● TASK DETAILS:
Leave the pictures out and return every line below exactly.

--

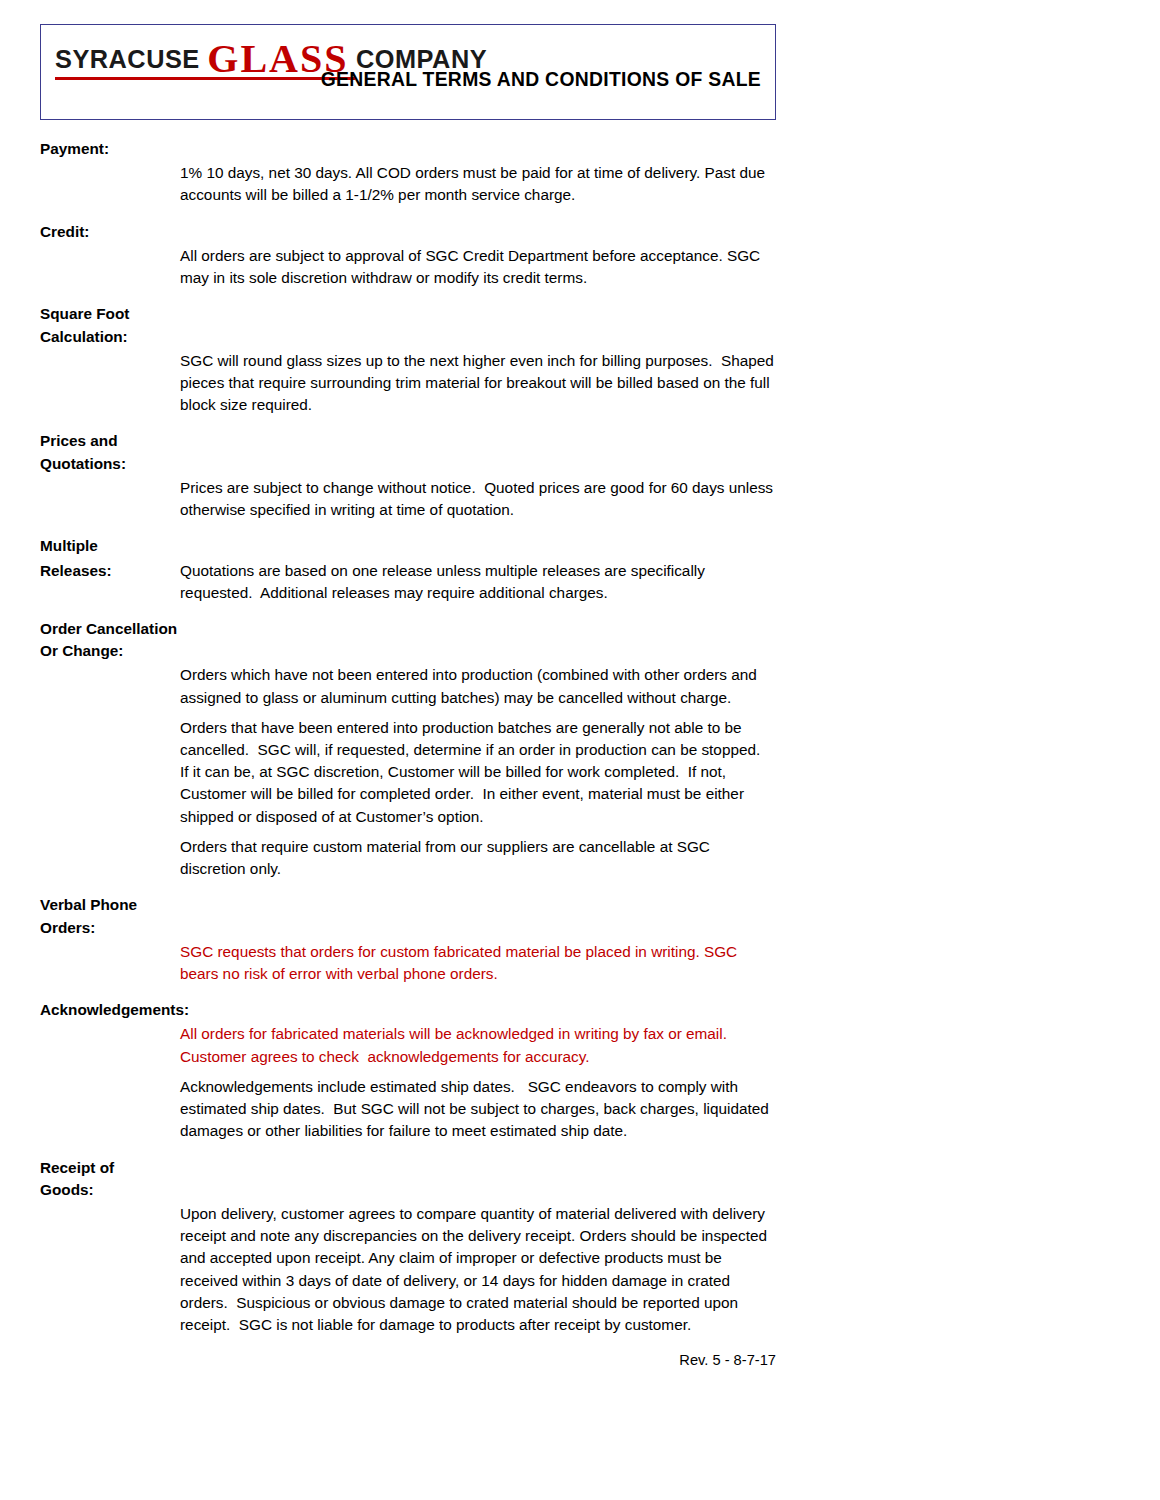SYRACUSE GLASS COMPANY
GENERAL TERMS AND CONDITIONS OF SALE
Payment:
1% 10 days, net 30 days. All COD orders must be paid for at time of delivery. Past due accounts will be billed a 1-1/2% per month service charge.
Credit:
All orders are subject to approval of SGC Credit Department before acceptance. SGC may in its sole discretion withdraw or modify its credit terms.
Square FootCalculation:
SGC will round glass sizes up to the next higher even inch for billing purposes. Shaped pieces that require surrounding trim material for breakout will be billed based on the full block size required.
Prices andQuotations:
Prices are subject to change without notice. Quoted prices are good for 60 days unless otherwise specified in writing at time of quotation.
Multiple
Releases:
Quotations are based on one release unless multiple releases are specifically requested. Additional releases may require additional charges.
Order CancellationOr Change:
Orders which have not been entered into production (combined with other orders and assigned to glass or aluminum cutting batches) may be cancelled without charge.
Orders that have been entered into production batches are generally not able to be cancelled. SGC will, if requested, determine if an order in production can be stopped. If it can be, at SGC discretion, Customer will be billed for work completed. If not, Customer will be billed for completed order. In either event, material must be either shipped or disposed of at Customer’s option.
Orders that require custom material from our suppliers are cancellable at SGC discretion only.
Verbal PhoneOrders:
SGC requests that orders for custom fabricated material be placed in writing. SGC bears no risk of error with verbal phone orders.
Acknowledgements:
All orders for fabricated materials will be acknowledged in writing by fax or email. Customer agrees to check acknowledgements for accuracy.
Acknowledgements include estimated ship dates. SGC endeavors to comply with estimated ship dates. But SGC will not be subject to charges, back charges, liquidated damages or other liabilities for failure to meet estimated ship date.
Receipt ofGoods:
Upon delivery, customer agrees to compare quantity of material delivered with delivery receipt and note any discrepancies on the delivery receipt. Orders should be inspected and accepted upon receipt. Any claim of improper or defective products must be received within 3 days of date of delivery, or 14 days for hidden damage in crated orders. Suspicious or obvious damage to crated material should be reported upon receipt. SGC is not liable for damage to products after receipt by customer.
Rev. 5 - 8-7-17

--

● ANSWER SPACE:
SYRACUSE GLASS COMPANY
GENERAL TERMS AND CONDITIONS OF SALE
Payment:
1% 10 days, net 30 days. All COD orders must be paid for at time of delivery. Past due accounts will be billed a 1-1/2% per month service charge.
Credit:
All orders are subject to approval of SGC Credit Department before acceptance. SGC may in its sole discretion withdraw or modify its credit terms.
Square FootCalculation:
SGC will round glass sizes up to the next higher even inch for billing purposes. Shaped pieces that require surrounding trim material for breakout will be billed based on the full block size required.
Prices andQuotations:
Prices are subject to change without notice. Quoted prices are good for 60 days unless otherwise specified in writing at time of quotation.
Multiple
Releases:
Quotations are based on one release unless multiple releases are specifically requested. Additional releases may require additional charges.
Order CancellationOr Change:
Orders which have not been entered into production (combined with other orders and assigned to glass or aluminum cutting batches) may be cancelled without charge.
Orders that have been entered into production batches are generally not able to be cancelled. SGC will, if requested, determine if an order in production can be stopped. If it can be, at SGC discretion, Customer will be billed for work completed. If not, Customer will be billed for completed order. In either event, material must be either shipped or disposed of at Customer’s option.
Orders that require custom material from our suppliers are cancellable at SGC discretion only.
Verbal PhoneOrders:
SGC requests that orders for custom fabricated material be placed in writing. SGC bears no risk of error with verbal phone orders.
Acknowledgements:
All orders for fabricated materials will be acknowledged in writing by fax or email. Customer agrees to check acknowledgements for accuracy.
Acknowledgements include estimated ship dates. SGC endeavors to comply with estimated ship dates. But SGC will not be subject to charges, back charges, liquidated damages or other liabilities for failure to meet estimated ship date.
Receipt ofGoods:
Upon delivery, customer agrees to compare quantity of material delivered with delivery receipt and note any discrepancies on the delivery receipt. Orders should be inspected and accepted upon receipt. Any claim of improper or defective products must be received within 3 days of date of delivery, or 14 days for hidden damage in crated orders. Suspicious or obvious damage to crated material should be reported upon receipt. SGC is not liable for damage to products after receipt by customer.
Rev. 5 - 8-7-17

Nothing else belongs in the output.